É assim que, no último dos quadrados brancos – este outro deserto vertiginoso que o livro nos propõe –, um evento banal e repetitivo, uma mulher que “caminha a calçada, o asfalto o parque e toda a vizinhança” com o seu cão, caminha também o poeta: “mas nunca vi os olhos dessa mulher. nem de longe. não sei a cor dos olhos dessa mulher. ela me caminha com o cão, o outro”. Este cão-poeta sabe que sua fala não tem conteúdo, sabe que “dizer é quando tudo explode”, no mesmo gesto em que enuncia que “todo silêncio é impossível”. Entre a possibilidade de dizer e a impossibilidade de não-dizer se encontra a “esperança”, entre a mulher e o cão, “ela e o outro”, as “únicas que tenho”, encontramos o que vulgarmente chamamos de linguagem. Do mesmo modo, se o cotidiano afirma implacavelmente que “as cicatrizes não se transferem” (verso de Cacaso apropriado por Manoel Ricardo de Lima, prática comum em seus poemas), se, como um “trem rasga /corta e carrega a pergunta: qual destino, e o tempo”, se “é sem cuidado sem morrer”, sempre é possível mentir, como diz o título que nomeia estes versos.
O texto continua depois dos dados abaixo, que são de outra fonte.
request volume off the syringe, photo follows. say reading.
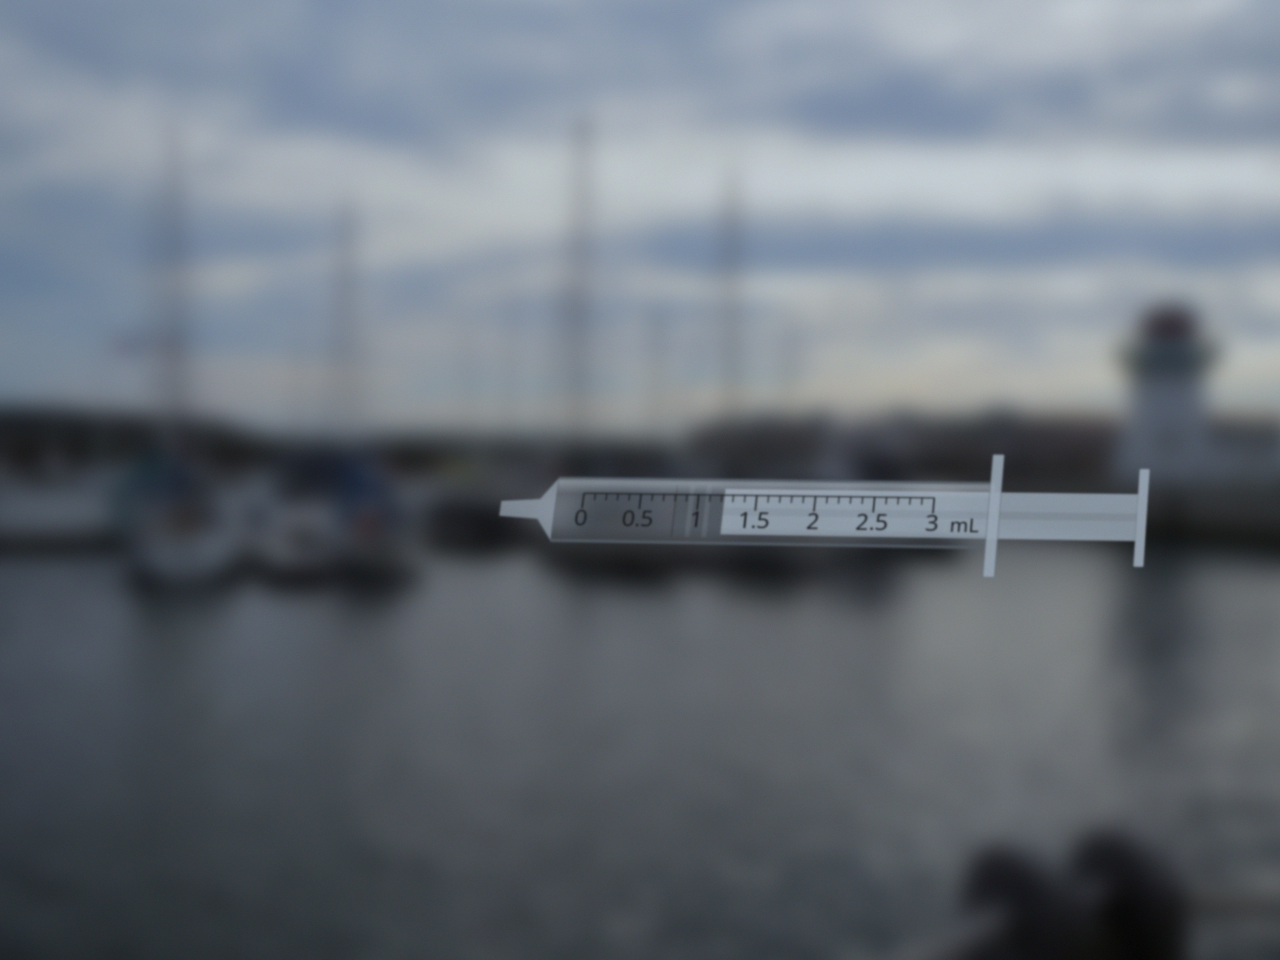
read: 0.8 mL
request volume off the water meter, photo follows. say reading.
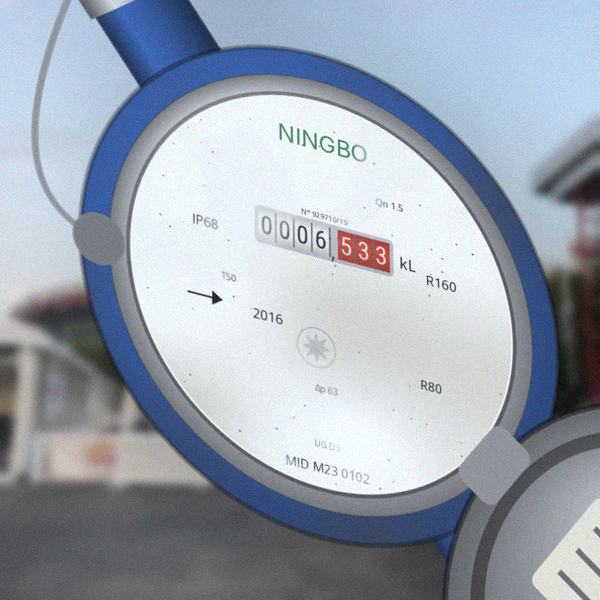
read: 6.533 kL
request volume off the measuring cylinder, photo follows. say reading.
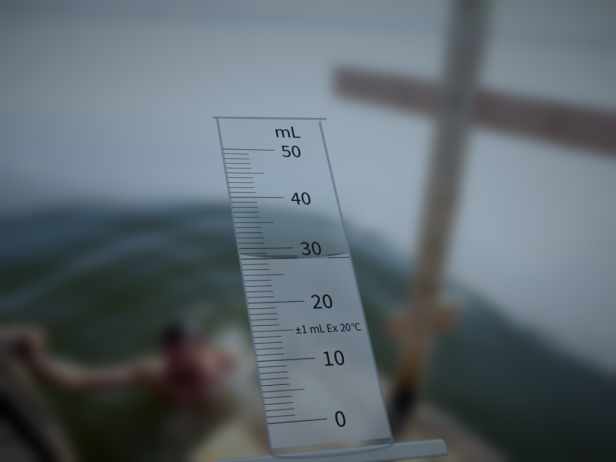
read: 28 mL
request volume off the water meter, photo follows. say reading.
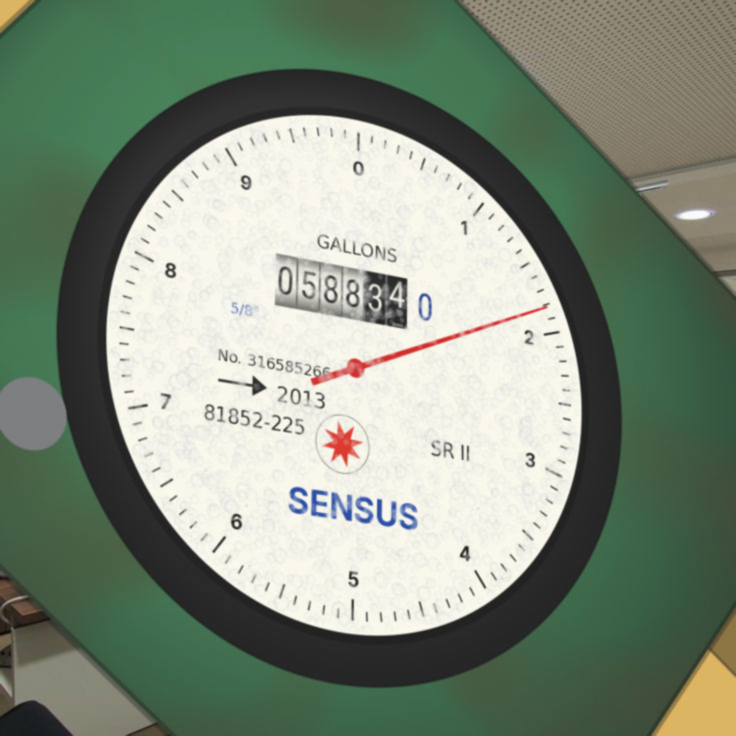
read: 588341.8 gal
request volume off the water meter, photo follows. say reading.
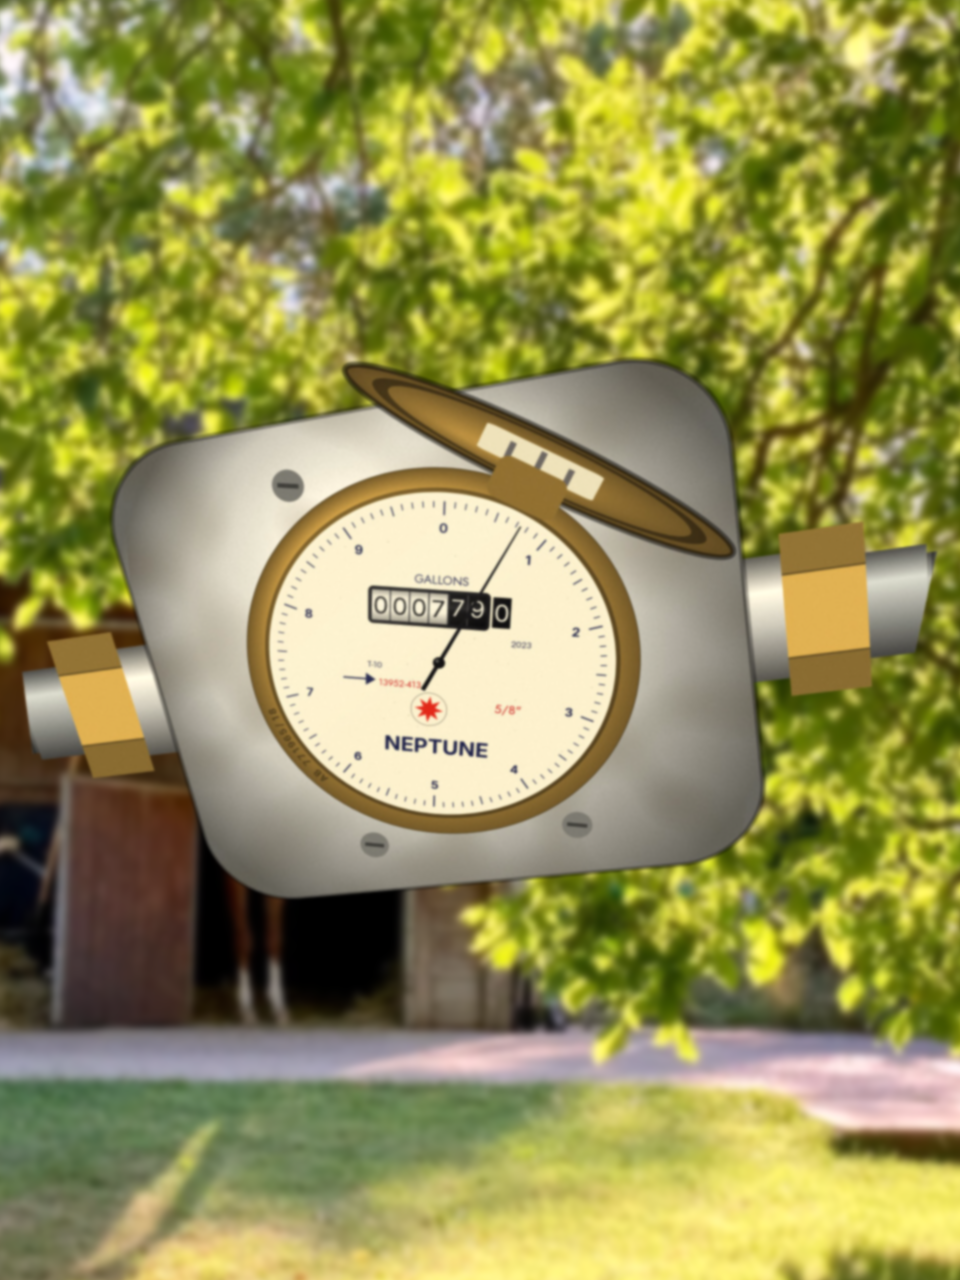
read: 7790.7 gal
Este tempo da mentira e do grito, o tempo do cotidiano, é o tempo de Babel, Quando todos os acidentes acontecem: “Por isso chamou-se por nome Babel/ pois lá babelizou Ele-O Nome/ a língua-lábio de toda a terra/ E de lá dispersou-os Ele-O Nome/ sobre a face de toda terra”, lemos nesta belíssima tradução do segundo exílio do homem feita por Haroldo de Campos. Deus, que não passa de um nome, o arquinome, a possibilidade de nomear, a linguagem, é também aquele que proíbe a coincidência dos nomes e interpõe entre os homens desertos de distância. Daí a glossolalia presente no livro, repleto de trechos em outras línguas, de nomes de localidades dos quatro cantos do mundo, e do seu constante efeito de eco, de repetição que desgasta o sentido ao mesmo tempo em que abre a outro: “longe para o dedo um eco e/ uma repetição da voz sem fim longe/ para o dedo um eco e uma repetição/ da voz”. O esvaziamento do significante, aponta Laclau, é uma das condições do populismo, e tem como último grau a figura do líder – um puro nome, isto é, Deus. Este é um dos modos de lidar com a babelização, com o fato, comum a todos, de que “não sei como dizer meu nome”. Fazendo coincidir toda “língua-lábio” em um só vocábulo, em um só lócus (a terra prometida, o retorno ao Éden) a exceção se torna a regra. Mas há outra topografia do deserto: na letra de música que escreveu para seu amigo Jóga, Björk identificava no “estado de emergência”, “topografias emocionais”, onde as “coincidências fazem sentido, somente com você”. Para que haja o “verdadeiro estado de exceção” de que falava Walter Benjamin, é preciso sempre mais do que um. No posfácio ao livro de Manoel, Raúl Antelo observa justamente que “não há incidência que não seja, ao mesmo tempo, uma coincidência, um acontecimento que, mal ou bem, cai com outra coisa”. O sentido da coincidência é o seu emergir sempre mais-que-um, o que significa, sempre amoroso. Daí que a poesia lide com a linguagem (com Deus) de forma diametralmente oposta ao populismo: não faz coincidir sentidos em um significante único, mas expõe a possibilidade de que dois significantes vazios, dois nomes que nada dizem, aconteçam juntos, construam contemporaneamente uma nova topografia da linguagem e da história, no intervalo entre grito e mentira. Na poesia – e talvez só nela –, nada é acidental: ela não propõe um regresso idílico à pátria uma pré-Babel. Ao contrário: dá “de presente o exílio/ a alguém”.